(Dataset records)
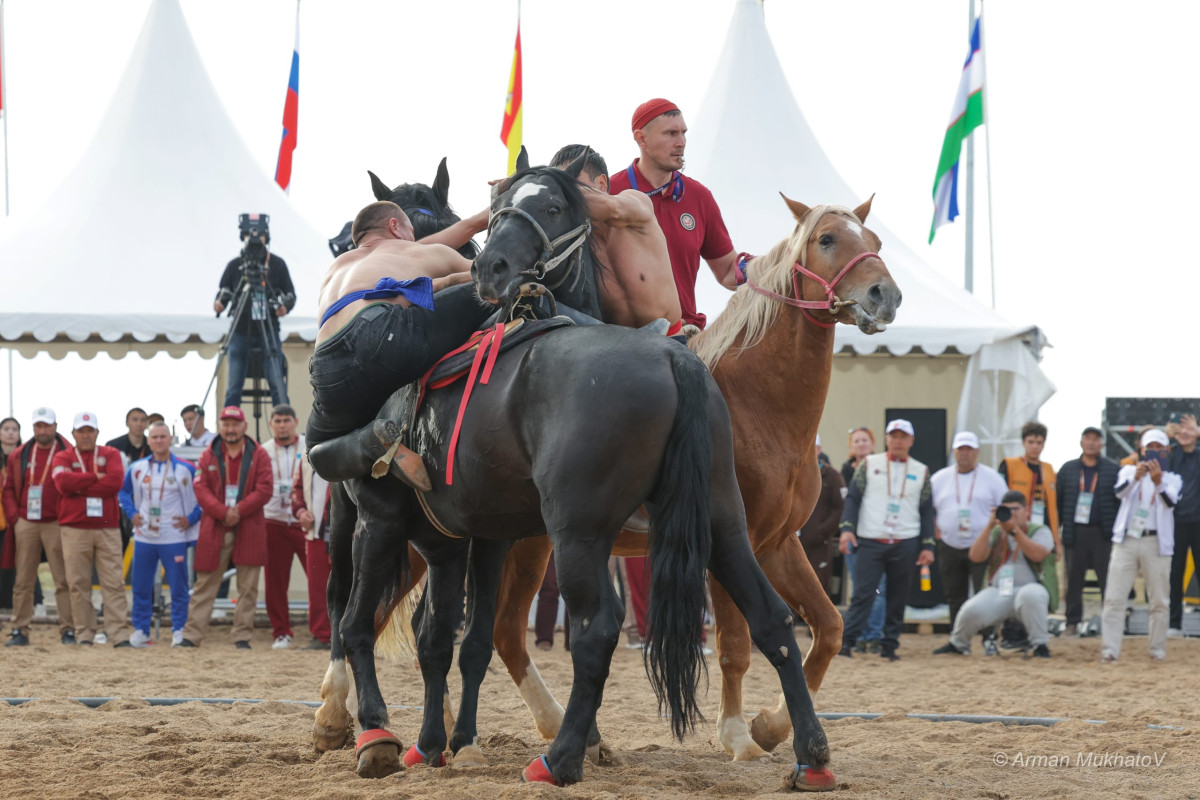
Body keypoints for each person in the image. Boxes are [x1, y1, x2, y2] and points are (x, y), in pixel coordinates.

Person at [306, 200, 491, 488]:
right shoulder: (415, 251)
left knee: (315, 450)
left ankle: (370, 442)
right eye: (411, 231)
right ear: (395, 226)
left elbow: (412, 251)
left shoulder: (338, 266)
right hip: (381, 336)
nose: (416, 239)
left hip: (326, 365)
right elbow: (488, 270)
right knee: (493, 287)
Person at [607, 98, 740, 331]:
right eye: (670, 133)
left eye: (683, 133)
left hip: (684, 336)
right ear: (641, 138)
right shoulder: (610, 194)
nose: (681, 143)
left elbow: (728, 271)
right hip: (623, 339)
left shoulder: (699, 196)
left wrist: (772, 268)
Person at [549, 144, 683, 337]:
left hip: (670, 341)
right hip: (619, 349)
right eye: (559, 187)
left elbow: (614, 209)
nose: (562, 194)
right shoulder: (572, 242)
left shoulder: (634, 201)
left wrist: (547, 187)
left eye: (570, 183)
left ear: (602, 184)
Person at [838, 419, 935, 661]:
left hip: (906, 539)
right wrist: (847, 529)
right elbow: (853, 498)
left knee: (898, 595)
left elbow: (926, 510)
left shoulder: (921, 470)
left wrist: (928, 545)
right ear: (886, 439)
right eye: (894, 436)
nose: (898, 441)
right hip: (871, 538)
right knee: (863, 593)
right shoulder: (870, 464)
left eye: (904, 437)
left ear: (911, 441)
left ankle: (889, 645)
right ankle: (847, 643)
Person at [179, 406, 273, 648]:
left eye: (235, 424)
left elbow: (265, 489)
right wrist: (223, 512)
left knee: (248, 587)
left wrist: (238, 511)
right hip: (215, 526)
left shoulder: (259, 454)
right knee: (205, 583)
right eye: (226, 424)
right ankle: (192, 635)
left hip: (249, 525)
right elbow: (200, 488)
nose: (230, 430)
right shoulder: (208, 454)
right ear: (220, 427)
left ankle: (242, 637)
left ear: (244, 426)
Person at [932, 491, 1056, 658]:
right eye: (1007, 510)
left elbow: (1038, 554)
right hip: (1000, 590)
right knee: (970, 609)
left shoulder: (1039, 530)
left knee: (1030, 595)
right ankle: (958, 644)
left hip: (1031, 588)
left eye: (1016, 509)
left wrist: (1016, 532)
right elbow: (975, 556)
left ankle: (1040, 645)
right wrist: (989, 526)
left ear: (1026, 511)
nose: (1011, 513)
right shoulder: (998, 532)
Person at [51, 412, 133, 647]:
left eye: (90, 431)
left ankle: (118, 634)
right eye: (81, 431)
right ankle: (85, 633)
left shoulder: (110, 453)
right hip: (74, 526)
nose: (86, 435)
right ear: (73, 433)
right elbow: (62, 485)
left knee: (114, 582)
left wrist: (79, 484)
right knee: (78, 583)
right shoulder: (63, 455)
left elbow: (116, 482)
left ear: (97, 432)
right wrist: (97, 478)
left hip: (107, 524)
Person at [1101, 429, 1181, 663]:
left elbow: (1170, 502)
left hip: (1156, 542)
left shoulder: (1172, 478)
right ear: (1142, 450)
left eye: (1159, 447)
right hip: (1127, 540)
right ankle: (1110, 650)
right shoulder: (1127, 470)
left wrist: (1158, 483)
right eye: (1150, 447)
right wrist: (1136, 477)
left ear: (1167, 451)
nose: (1154, 451)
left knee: (1158, 600)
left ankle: (1157, 651)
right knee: (1114, 597)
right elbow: (1119, 493)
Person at [119, 421, 201, 648]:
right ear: (148, 441)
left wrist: (191, 518)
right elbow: (123, 494)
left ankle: (178, 629)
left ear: (170, 439)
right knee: (140, 586)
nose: (159, 441)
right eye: (154, 437)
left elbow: (203, 496)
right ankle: (142, 630)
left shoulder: (186, 468)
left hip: (173, 537)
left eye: (163, 436)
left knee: (178, 587)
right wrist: (132, 513)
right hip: (144, 536)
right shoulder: (137, 468)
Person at [2, 407, 75, 646]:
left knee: (62, 579)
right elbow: (9, 489)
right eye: (38, 426)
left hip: (56, 522)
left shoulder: (67, 452)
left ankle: (68, 629)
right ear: (33, 428)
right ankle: (20, 629)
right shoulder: (21, 454)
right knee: (23, 579)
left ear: (55, 426)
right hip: (27, 522)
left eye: (47, 425)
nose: (43, 430)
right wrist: (15, 518)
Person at [930, 431, 1009, 631]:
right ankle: (958, 637)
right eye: (960, 449)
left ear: (977, 452)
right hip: (949, 544)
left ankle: (987, 636)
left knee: (984, 593)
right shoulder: (939, 479)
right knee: (954, 594)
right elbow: (928, 510)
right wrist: (937, 533)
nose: (965, 453)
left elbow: (1004, 509)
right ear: (954, 452)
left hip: (983, 545)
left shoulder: (993, 478)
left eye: (969, 449)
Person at [215, 215, 295, 408]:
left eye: (259, 237)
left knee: (277, 383)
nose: (254, 242)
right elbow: (222, 294)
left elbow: (290, 294)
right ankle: (230, 424)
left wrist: (284, 306)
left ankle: (283, 422)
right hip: (239, 331)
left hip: (269, 330)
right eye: (249, 237)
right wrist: (220, 303)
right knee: (234, 385)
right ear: (242, 238)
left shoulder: (277, 264)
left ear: (266, 238)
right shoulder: (235, 265)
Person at [1056, 426, 1120, 634]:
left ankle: (1109, 624)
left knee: (1107, 580)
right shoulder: (1068, 469)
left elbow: (1119, 502)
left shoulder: (1112, 469)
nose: (1091, 442)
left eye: (1096, 439)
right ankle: (1072, 623)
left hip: (1103, 533)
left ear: (1101, 444)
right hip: (1076, 533)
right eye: (1088, 438)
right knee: (1074, 580)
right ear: (1081, 442)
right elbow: (1059, 501)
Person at [261, 404, 307, 649]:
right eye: (277, 421)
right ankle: (281, 631)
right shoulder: (264, 450)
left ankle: (325, 629)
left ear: (295, 422)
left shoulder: (309, 446)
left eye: (286, 420)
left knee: (319, 577)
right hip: (274, 520)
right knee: (275, 581)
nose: (282, 425)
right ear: (271, 424)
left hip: (305, 521)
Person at [289, 450, 332, 649]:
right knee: (317, 587)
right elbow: (297, 489)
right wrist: (300, 511)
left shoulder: (354, 444)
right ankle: (322, 635)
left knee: (353, 586)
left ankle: (356, 637)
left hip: (350, 532)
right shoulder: (307, 455)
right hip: (316, 531)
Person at [799, 435, 845, 599]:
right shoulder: (790, 472)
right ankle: (792, 620)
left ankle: (815, 623)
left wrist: (821, 531)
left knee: (816, 582)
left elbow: (839, 508)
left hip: (820, 542)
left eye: (814, 446)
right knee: (791, 579)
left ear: (820, 450)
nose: (810, 450)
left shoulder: (831, 476)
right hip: (791, 541)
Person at [1168, 414, 1199, 637]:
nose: (1184, 434)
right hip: (1175, 523)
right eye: (1180, 431)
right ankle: (1174, 624)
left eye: (1189, 430)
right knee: (1174, 573)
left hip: (1198, 522)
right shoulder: (1169, 455)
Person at [0, 417, 24, 609]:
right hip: (0, 518)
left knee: (23, 562)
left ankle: (34, 601)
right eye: (6, 428)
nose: (10, 432)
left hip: (19, 517)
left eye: (14, 429)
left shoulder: (25, 456)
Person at [534, 552, 570, 652]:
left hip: (577, 540)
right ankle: (544, 637)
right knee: (549, 586)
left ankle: (574, 639)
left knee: (575, 589)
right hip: (550, 541)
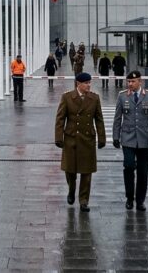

# Prompt
Once the pictures are set aside, repeat the data above exactly as written.

# Response to the task
Body keypoints for each person in the image. Boxes are [x1, y1, x2, y2] and points are (x, y), in pixel coordinates.

Person at [306, 200, 491, 488]:
right shoulder: (415, 251)
left knee: (315, 450)
left ankle: (370, 442)
right eye: (411, 231)
right ear: (395, 226)
left elbow: (412, 251)
left shoulder: (338, 266)
right hip: (381, 336)
nose: (416, 239)
left hip: (326, 365)
right elbow: (488, 270)
right knee: (493, 287)
Person at [607, 98, 740, 331]:
right eye: (670, 133)
left eye: (683, 133)
left hip: (684, 336)
right ear: (641, 138)
right shoulder: (610, 194)
nose: (681, 143)
left elbow: (728, 271)
right hip: (623, 339)
left shoulder: (699, 196)
left wrist: (772, 268)
Person at [549, 144, 683, 337]:
left hip: (670, 341)
right hip: (619, 349)
right eye: (559, 187)
left elbow: (614, 209)
nose: (562, 194)
right shoulder: (572, 242)
left shoulder: (634, 201)
left wrist: (547, 187)
left eye: (570, 183)
left ear: (602, 184)
Person at [838, 419, 935, 661]:
left hip: (906, 539)
right wrist: (847, 529)
right elbow: (853, 498)
left knee: (898, 595)
left elbow: (926, 510)
left shoulder: (921, 470)
left wrist: (928, 545)
right ear: (886, 439)
right eye: (894, 436)
nose: (898, 441)
right hip: (871, 538)
right knee: (863, 593)
right shoulder: (870, 464)
left eye: (904, 437)
left ear: (911, 441)
left ankle: (889, 645)
right ankle: (847, 643)
Person at [179, 406, 273, 648]:
left eye: (235, 424)
left elbow: (265, 489)
right wrist: (223, 512)
left knee: (248, 587)
left wrist: (238, 511)
right hip: (215, 526)
left shoulder: (259, 454)
right knee: (205, 583)
right eye: (226, 424)
right ankle: (192, 635)
left hip: (249, 525)
right elbow: (200, 488)
nose: (230, 430)
right shoulder: (208, 454)
right ear: (220, 427)
left ankle: (242, 637)
left ear: (244, 426)
Person at [932, 491, 1056, 658]:
right eye: (1007, 510)
left elbow: (1038, 554)
right hip: (1000, 590)
right knee: (970, 609)
left shoulder: (1039, 530)
left knee: (1030, 595)
right ankle: (958, 644)
left hip: (1031, 588)
left eye: (1016, 509)
left wrist: (1016, 532)
right elbow: (975, 556)
left ankle: (1040, 645)
right wrist: (989, 526)
left ear: (1026, 511)
nose: (1011, 513)
right shoulder: (998, 532)
Person at [51, 412, 133, 647]:
left eye: (90, 431)
left ankle: (118, 634)
right eye: (81, 431)
right ankle: (85, 633)
left shoulder: (110, 453)
right hip: (74, 526)
nose: (86, 435)
right ear: (73, 433)
right elbow: (62, 485)
left knee: (114, 582)
left wrist: (79, 484)
right knee: (78, 583)
right shoulder: (63, 455)
left elbow: (116, 482)
left ear: (97, 432)
right wrist: (97, 478)
left hip: (107, 524)
Person at [1101, 429, 1181, 663]:
left elbow: (1170, 502)
left hip: (1156, 542)
left shoulder: (1172, 478)
right ear: (1142, 450)
left eye: (1159, 447)
right hip: (1127, 540)
right ankle: (1110, 650)
right shoulder: (1127, 470)
left wrist: (1158, 483)
right eye: (1150, 447)
right wrist: (1136, 477)
left ear: (1167, 451)
nose: (1154, 451)
left knee: (1158, 600)
left ankle: (1157, 651)
right knee: (1114, 597)
right elbow: (1119, 493)
Person at [119, 421, 201, 648]:
right ear: (148, 441)
left wrist: (191, 518)
right elbow: (123, 494)
left ankle: (178, 629)
left ear: (170, 439)
right knee: (140, 586)
nose: (159, 441)
right eye: (154, 437)
left elbow: (203, 496)
right ankle: (142, 630)
left shoulder: (186, 468)
left hip: (173, 537)
left eye: (163, 436)
left knee: (178, 587)
right wrist: (132, 513)
right hip: (144, 536)
right shoulder: (137, 468)
Person at [2, 407, 75, 646]:
left knee: (62, 579)
right elbow: (9, 489)
right eye: (38, 426)
left hip: (56, 522)
left shoulder: (67, 452)
left ankle: (68, 629)
right ear: (33, 428)
right ankle: (20, 629)
right shoulder: (21, 454)
right knee: (23, 579)
left ear: (55, 426)
right hip: (27, 522)
left eye: (47, 425)
nose: (43, 430)
right wrist: (15, 518)
Person at [930, 431, 1009, 631]:
right ankle: (958, 637)
right eye: (960, 449)
left ear: (977, 452)
right hip: (949, 544)
left ankle: (987, 636)
left knee: (984, 593)
right shoulder: (939, 479)
right knee: (954, 594)
right elbow: (928, 510)
right wrist: (937, 533)
nose: (965, 453)
left elbow: (1004, 509)
right ear: (954, 452)
left hip: (983, 545)
left shoulder: (993, 478)
left eye: (969, 449)
Person at [215, 215, 295, 408]:
left eye: (259, 237)
left knee: (277, 383)
nose: (254, 242)
right elbow: (222, 294)
left elbow: (290, 294)
right ankle: (230, 424)
left wrist: (284, 306)
left ankle: (283, 422)
right hip: (239, 331)
left hip: (269, 330)
right eye: (249, 237)
right wrist: (220, 303)
right knee: (234, 385)
right ear: (242, 238)
left shoulder: (277, 264)
left ear: (266, 238)
right shoulder: (235, 265)
Person at [1056, 426, 1120, 634]:
left ankle: (1109, 624)
left knee: (1107, 580)
right shoulder: (1068, 469)
left elbow: (1119, 502)
left shoulder: (1112, 469)
nose: (1091, 442)
left eye: (1096, 439)
right ankle: (1072, 623)
left hip: (1103, 533)
left ear: (1101, 444)
right hip: (1076, 533)
right eye: (1088, 438)
right knee: (1074, 580)
right ear: (1081, 442)
right elbow: (1059, 501)
Person at [261, 404, 307, 649]:
right eye: (277, 421)
right ankle: (281, 631)
right shoulder: (264, 450)
left ankle: (325, 629)
left ear: (295, 422)
left shoulder: (309, 446)
left eye: (286, 420)
left knee: (319, 577)
right hip: (274, 520)
right knee: (275, 581)
nose: (282, 425)
right ear: (271, 424)
left hip: (305, 521)
Person at [289, 450, 332, 649]:
right knee: (317, 587)
right elbow: (297, 489)
right wrist: (300, 511)
left shoulder: (354, 444)
right ankle: (322, 635)
left knee: (353, 586)
left ankle: (356, 637)
left hip: (350, 532)
right shoulder: (307, 455)
right hip: (316, 531)
Person at [799, 435, 845, 599]:
right shoulder: (790, 472)
right ankle: (792, 620)
left ankle: (815, 623)
left wrist: (821, 531)
left knee: (816, 582)
left elbow: (839, 508)
left hip: (820, 542)
left eye: (814, 446)
right knee: (791, 579)
left ear: (820, 450)
nose: (810, 450)
left shoulder: (831, 476)
right hip: (791, 541)
Person at [1168, 414, 1199, 637]:
nose: (1184, 434)
right hip: (1175, 523)
right eye: (1180, 431)
right ankle: (1174, 624)
left eye: (1189, 430)
right knee: (1174, 573)
left hip: (1198, 522)
right shoulder: (1169, 455)
Person at [0, 417, 24, 609]:
right hip: (0, 518)
left knee: (23, 562)
left ankle: (34, 601)
right eye: (6, 428)
nose: (10, 432)
left hip: (19, 517)
left eye: (14, 429)
left shoulder: (25, 456)
Person at [534, 552, 570, 652]:
left hip: (577, 540)
right ankle: (544, 637)
right knee: (549, 586)
left ankle: (574, 639)
left knee: (575, 589)
right hip: (550, 541)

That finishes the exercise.